Crônicas Médicas - As marcas que deixamos
É assim que a gente descobre que, de alguma forma, marcou a vida de outra pessoa.
Era manhã de quinze de dezembro, um dia que não amanheceu muito legal: sonhos ruins me perseguindo, água vazando do ar-condicionado e molhando boa parte do meu quarto, e a barriga um pouco revoltada com o mundo. Além disso, uma carga enorme de conteúdo aguardava para ser estudada. Tudo se encaminhava para ser mais um dia cansativo na vida de um estudante de medicina.
Contudo, uma mensagem repentina mudou meu humor de um extremo para o outro. Era mensagem de um DDD 11, um número que eu não tinha salvo em meu celular, mas reconheci pela foto de perfil: tratava-se de um outro aluno do meu curso, um de meus veteranos. Abri a conversa que trazia duas mensagens, um áudio e um texto escrito “E aí, Vitor! Tudo bem?”. Dei play no áudio.
Demorei algumas palavras para associar a voz à pessoa que falava. Não se tratava de meu veterano. Era uma voz mais velha, mais áspera e bastante familiar, que dizia o seguinte:
“Olá, meu amigo Vitor Martins, meu amigo doutor. Eu estou aqui em outro hospital, muito feliz. Já estou almoçando e jantando sozinho, muita coisa mudou na minha vida. Em breve, gostaria de estar andando e te dar um abraço, mas, se quiser me visitar, venha. Ficarei muito feliz”.
Logo em seguida, um novo texto:
“Tô aqui no hospital e encontrei um paciente seu, pediu pra te mandar uma mensagem”.
Seu Wagner, paciente que sofreu com Guillain-Barré, amigo sobre quem escrevi minha última Crônica Médica, e que, há quase um ano, encontra-se internado, enfrentando as consequências da doença. Ao encontrar um outro estudante da minha faculdade, pediu para me mandar uma mensagem.
Há meses que não frequento o Hospital Regional, onde sempre conversávamos entre uma aula e outra, quando conseguia um tempo livre. Parava à beira de seu leito e ouvia suas histórias, acompanhava sua evolução e sorria com seu progresso.
Desde a última vez que conversamos, pensei inúmeras vezes em Seu Wagner. Imaginava seu estado de saúde, os riscos de permanecer internado por tanto tempo e me preocupava não mais com seu caso, mas sim com sua vida e com aquele homem para além da doença. Afinal, foi ele que, mesmo sem caminhar desde 31 de dezembro de 2021, devolveu-me ao caminho e aos propósitos que escolhi trilhar quando me decidi por me tornar médico.
Hoje, mais uma vez, ele tocou meu coração e me mostrou o resultado de se marcar a vida de alguém.

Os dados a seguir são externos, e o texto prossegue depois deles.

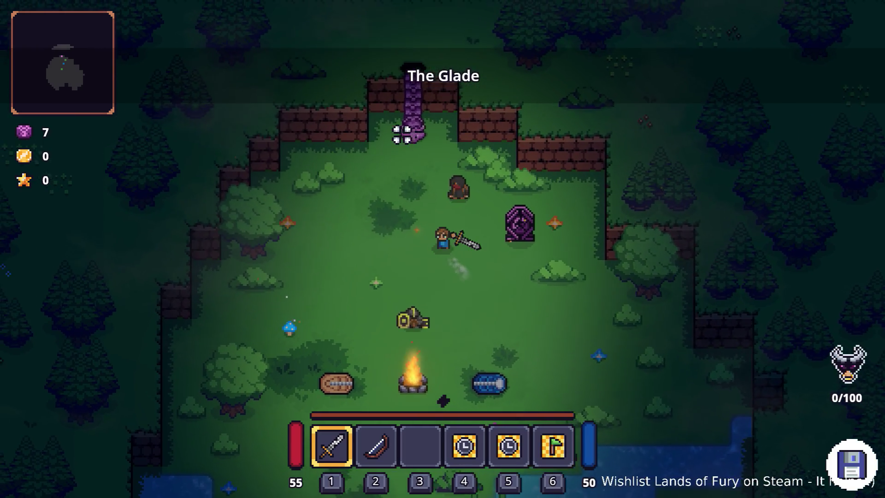
{"action": "key", "text": "grave"}
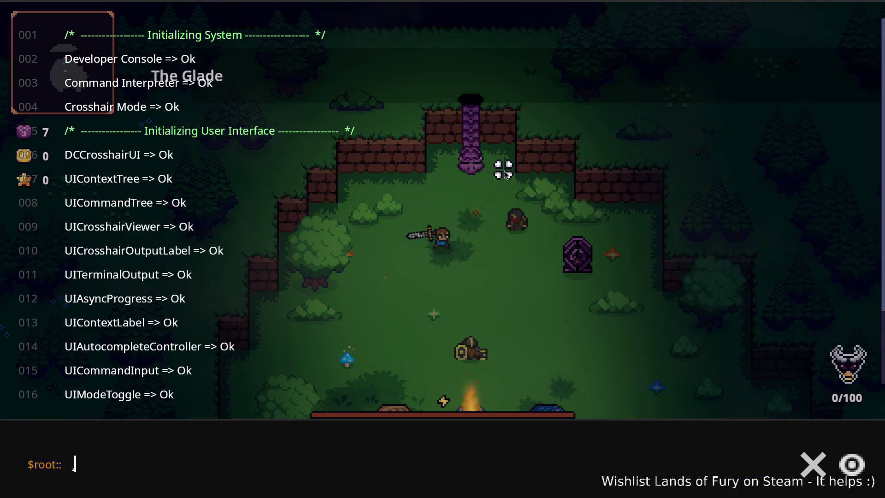
{"action": "type", "text": "Level.s"}
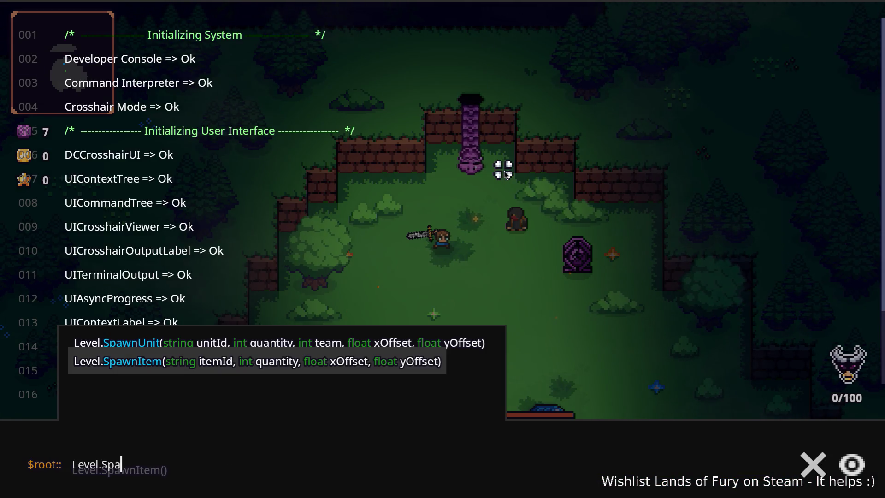
{"action": "type", "text": "wnU"}
{"action": "key", "text": "Tab"}
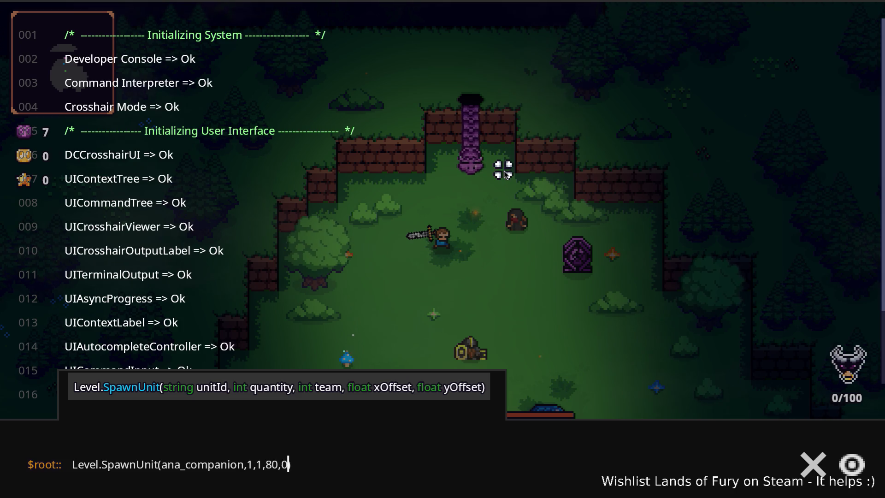
{"action": "key", "text": "Return"}
{"action": "key", "text": "grave"}
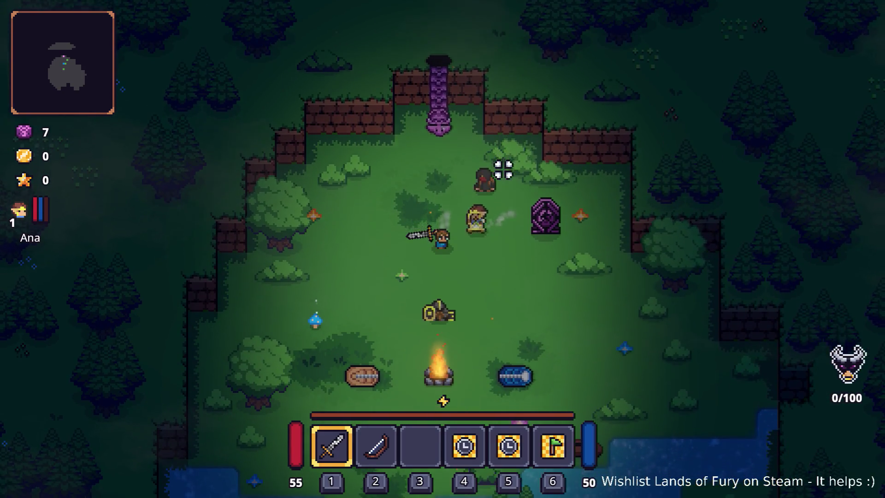
{"action": "key", "text": "a"}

O dia, que se iniciava ruim, ganhou cor e sorriso. Sua mensagem representou não apenas a simples lembrança de um velho amigo. Em vez disso, seu áudio simbolizou a verdadeira recompensa de levar a sério a profissão que escolhi: a gratidão e a certeza de transformar vidas.
Cada vez mais a frase de Antoine de Saint-Exupéry faz mais sentido: “Aqueles que passam por nós não vão sós, não nos deixam sós. Deixam um pouco de si, levam um pouco de nós”. Nunca fui, de fato, o médico de Seu Wagner. Ele, no entanto, é, definitivamente, o meu primeiro paciente. Bem, pelo menos o primeiro que vou levar para o resto da vida. Deixei um pouco de mim nele e ele, com certeza, deixou muito de si em mim.